On Tue, 13 Mar 2007, somebody wrote (attribution isn't clear to me):

> no. my feeling is that it focuses management on unimportant things like
> meeting checkpoints rather then actually doing useful things.

I heartily agree. "Compliance" almost always becomes (in the worst sense
of the word) a mantra to chant down all disagreement.  "Compliance" becomes
the *administrative* stick-and-carrot, rather like a driver's license in
the US.

That is, every US citizen has this set of nominal "rights" that nobody
can take away.  On the other hand, a driver's license is a privilege,
so you have to jump through some hoops to get it, and it comes with
mandatory behaviors, not all of them legal, most of them administrative.
Life in the US without a driver's license is marginal.  So, administrators
use driver's licenses to punish and guide behavior in ways nominally,
or legally, forbidden.  Wink wink, nudge nudge.

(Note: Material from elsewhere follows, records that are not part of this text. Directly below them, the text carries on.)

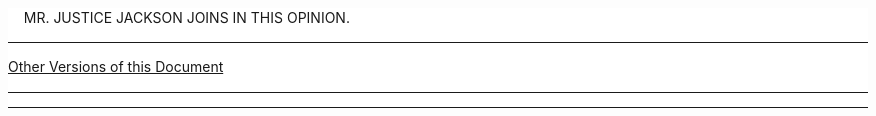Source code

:     MR. JUSTICE JACKSON JOINS IN THIS OPINION.

----------

[Other Versions of this Document](https://publicdocs.github.io/go/links?ns=uslm-x&ref=%2Fus%2Fcourts%2Fscotus%2FusReporter%2F330%2F183)

----------
----------

[/us/courts/scotus/usReporter/330/183]: https://publicdocs.github.io/go/links?ns=uslm-x&ref=%2Fus%2Fcourts%2Fscotus%2FusReporter%2F330%2F183
[/us/courts/scotus/usReporter/304/64]: https://publicdocs.github.io/go/links?ns=uslm-x&ref=%2Fus%2Fcourts%2Fscotus%2FusReporter%2F304%2F64
[/us/courts/scotus/usReporter/326/713]: https://publicdocs.github.io/go/links?ns=uslm-x&ref=%2Fus%2Fcourts%2Fscotus%2FusReporter%2F326%2F713
[/us/courts/scotus/usReporter/326/713]: https://publicdocs.github.io/go/links?ns=uslm-x&ref=%2Fus%2Fcourts%2Fscotus%2FusReporter%2F326%2F713
[/us/courts/scotus/usReporter/328/211]: https://publicdocs.github.io/go/links?ns=uslm-x&ref=%2Fus%2Fcourts%2Fscotus%2FusReporter%2F328%2F211
[/us/courts/scotus/usReporter/326/99]: https://publicdocs.github.io/go/links?ns=uslm-x&ref=%2Fus%2Fcourts%2Fscotus%2FusReporter%2F326%2F99
[/us/courts/scotus/usReporter/196/239]: https://publicdocs.github.io/go/links?ns=uslm-x&ref=%2Fus%2Fcourts%2Fscotus%2FusReporter%2F196%2F239
[/us/courts/scotus/usReporter/96/369]: https://publicdocs.github.io/go/links?ns=uslm-x&ref=%2Fus%2Fcourts%2Fscotus%2FusReporter%2F96%2F369
[/us/courts/scotus/usReporter/274/316]: https://publicdocs.github.io/go/links?ns=uslm-x&ref=%2Fus%2Fcourts%2Fscotus%2FusReporter%2F274%2F316
[/us/courts/scotus/usReporter/292/230]: https://publicdocs.github.io/go/links?ns=uslm-x&ref=%2Fus%2Fcourts%2Fscotus%2FusReporter%2F292%2F230
[/us/courts/scotus/usReporter/294/629]: https://publicdocs.github.io/go/links?ns=uslm-x&ref=%2Fus%2Fcourts%2Fscotus%2FusReporter%2F294%2F629
[/us/courts/scotus/usReporter/252/411]: https://publicdocs.github.io/go/links?ns=uslm-x&ref=%2Fus%2Fcourts%2Fscotus%2FusReporter%2F252%2F411
[/us/courts/scotus/usReporter/263/22]: https://publicdocs.github.io/go/links?ns=uslm-x&ref=%2Fus%2Fcourts%2Fscotus%2FusReporter%2F263%2F22
[/us/courts/scotus/usReporter/306/282]: https://publicdocs.github.io/go/links?ns=uslm-x&ref=%2Fus%2Fcourts%2Fscotus%2FusReporter%2F306%2F282
[/us/courts/scotus/usReporter/326/230]: https://publicdocs.github.io/go/links?ns=uslm-x&ref=%2Fus%2Fcourts%2Fscotus%2FusReporter%2F326%2F230
[/us/courts/scotus/usReporter/252/411]: https://publicdocs.github.io/go/links?ns=uslm-x&ref=%2Fus%2Fcourts%2Fscotus%2FusReporter%2F252%2F411
[/us/courts/scotus/usReporter/225/489]: https://publicdocs.github.io/go/links?ns=uslm-x&ref=%2Fus%2Fcourts%2Fscotus%2FusReporter%2F225%2F489
[/us/courts/scotus/usReporter/304/64]: https://publicdocs.github.io/go/links?ns=uslm-x&ref=%2Fus%2Fcourts%2Fscotus%2FusReporter%2F304%2F64
[/us/courts/scotus/usReporter/327/392]: https://publicdocs.github.io/go/links?ns=uslm-x&ref=%2Fus%2Fcourts%2Fscotus%2FusReporter%2F327%2F392
[/us/courts/scotus/usReporter/322/238]: https://publicdocs.github.io/go/links?ns=uslm-x&ref=%2Fus%2Fcourts%2Fscotus%2FusReporter%2F322%2F238
[/us/courts/scotus/usReporter/308/371]: https://publicdocs.github.io/go/links?ns=uslm-x&ref=%2Fus%2Fcourts%2Fscotus%2FusReporter%2F308%2F371
[/us/courts/scotus/usReporter/286/145]: https://publicdocs.github.io/go/links?ns=uslm-x&ref=%2Fus%2Fcourts%2Fscotus%2FusReporter%2F286%2F145
[/us/courts/scotus/usReporter/265/30]: https://publicdocs.github.io/go/links?ns=uslm-x&ref=%2Fus%2Fcourts%2Fscotus%2FusReporter%2F265%2F30
[/us/courts/scotus/usReporter/315/568]: https://publicdocs.github.io/go/links?ns=uslm-x&ref=%2Fus%2Fcourts%2Fscotus%2FusReporter%2F315%2F568
[/us/courts/scotus/usReporter/305/165]: https://publicdocs.github.io/go/links?ns=uslm-x&ref=%2Fus%2Fcourts%2Fscotus%2FusReporter%2F305%2F165
[/us/courts/scotus/usReporter/326/99]: https://publicdocs.github.io/go/links?ns=uslm-x&ref=%2Fus%2Fcourts%2Fscotus%2FusReporter%2F326%2F99
[/us/courts/scotus/usReporter/304/64]: https://publicdocs.github.io/go/links?ns=uslm-x&ref=%2Fus%2Fcourts%2Fscotus%2FusReporter%2F304%2F64
[/us/courts/scotus/usReporter/326/99]: https://publicdocs.github.io/go/links?ns=uslm-x&ref=%2Fus%2Fcourts%2Fscotus%2FusReporter%2F326%2F99
[/us/courts/scotus/usReporter/308/208]: https://publicdocs.github.io/go/links?ns=uslm-x&ref=%2Fus%2Fcourts%2Fscotus%2FusReporter%2F308%2F208
[/us/courts/scotus/usReporter/318/109]: https://publicdocs.github.io/go/links?ns=uslm-x&ref=%2Fus%2Fcourts%2Fscotus%2FusReporter%2F318%2F109
[/us/courts/scotus/usReporter/313/498]: https://publicdocs.github.io/go/links?ns=uslm-x&ref=%2Fus%2Fcourts%2Fscotus%2FusReporter%2F313%2F498
[/us/courts/scotus/usReporter/313/487]: https://publicdocs.github.io/go/links?ns=uslm-x&ref=%2Fus%2Fcourts%2Fscotus%2FusReporter%2F313%2F487
[/us/courts/scotus/usReporter/261/491]: https://publicdocs.github.io/go/links?ns=uslm-x&ref=%2Fus%2Fcourts%2Fscotus%2FusReporter%2F261%2F491
[/us/courts/scotus/usReporter/140/106]: https://publicdocs.github.io/go/links?ns=uslm-x&ref=%2Fus%2Fcourts%2Fscotus%2FusReporter%2F140%2F106
[/us/courts/scotus/usReporter/149/451]: https://publicdocs.github.io/go/links?ns=uslm-x&ref=%2Fus%2Fcourts%2Fscotus%2FusReporter%2F149%2F451
[/us/courts/scotus/usReporter/150/202]: https://publicdocs.github.io/go/links?ns=uslm-x&ref=%2Fus%2Fcourts%2Fscotus%2FusReporter%2F150%2F202
[/us/courts/scotus/usReporter/237/101]: https://publicdocs.github.io/go/links?ns=uslm-x&ref=%2Fus%2Fcourts%2Fscotus%2FusReporter%2F237%2F101
[/us/courts/scotus/usReporter/140/106]: https://publicdocs.github.io/go/links?ns=uslm-x&ref=%2Fus%2Fcourts%2Fscotus%2FusReporter%2F140%2F106
[/us/courts/scotus/usReporter/281/121]: https://publicdocs.github.io/go/links?ns=uslm-x&ref=%2Fus%2Fcourts%2Fscotus%2FusReporter%2F281%2F121
[/us/courts/scotus/usReporter/312/377]: https://publicdocs.github.io/go/links?ns=uslm-x&ref=%2Fus%2Fcourts%2Fscotus%2FusReporter%2F312%2F377
[/us/courts/scotus/usReporter/225/489]: https://publicdocs.github.io/go/links?ns=uslm-x&ref=%2Fus%2Fcourts%2Fscotus%2FusReporter%2F225%2F489

[/us/courts/scotus/usReporter/315/343]: https://publicdocs.github.io/go/links?ns=uslm-x&ref=%2Fus%2Fcourts%2Fscotus%2FusReporter%2F315%2F343
[/us/courts/scotus/usReporter/125/555]: https://publicdocs.github.io/go/links?ns=uslm-x&ref=%2Fus%2Fcourts%2Fscotus%2FusReporter%2F125%2F555
[/us/courts/scotus/usReporter/173/555]: https://publicdocs.github.io/go/links?ns=uslm-x&ref=%2Fus%2Fcourts%2Fscotus%2FusReporter%2F173%2F555
[/us/courts/scotus/usReporter/287/156]: https://publicdocs.github.io/go/links?ns=uslm-x&ref=%2Fus%2Fcourts%2Fscotus%2FusReporter%2F287%2F156
[/us/courts/scotus/usReporter/91/584]: https://publicdocs.github.io/go/links?ns=uslm-x&ref=%2Fus%2Fcourts%2Fscotus%2FusReporter%2F91%2F584
[/us/courts/scotus/usReporter/182/583]: https://publicdocs.github.io/go/links?ns=uslm-x&ref=%2Fus%2Fcourts%2Fscotus%2FusReporter%2F182%2F583
[/us/courts/scotus/usReporter/109/121]: https://publicdocs.github.io/go/links?ns=uslm-x&ref=%2Fus%2Fcourts%2Fscotus%2FusReporter%2F109%2F121
[/us/courts/scotus/usReporter/94/351]: https://publicdocs.github.io/go/links?ns=uslm-x&ref=%2Fus%2Fcourts%2Fscotus%2FusReporter%2F94%2F351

I'm most familiar with PCI, and some of the things that people put in
it are just downright stupid.  If you run your credit card processing
on Solaris, why should you put in a virus scanner?  Seriously, folks...

Since "compliance" becomes an administrative tool, the weapons against
actually paying for "compliance" become administrative, hence the focus
on meeting checklist items.  A checklist can't really contain all the
capability of a general purpose computing system, as checklists do not
have looping or decision making in them.  So, they'll always have weird
limits, and people will try to overcome those limitations by adding to
the checklists.

"Compliance" becomes a rallying point for the professional meeting
attenders, parasites and hangers on, hierarchy jockeys.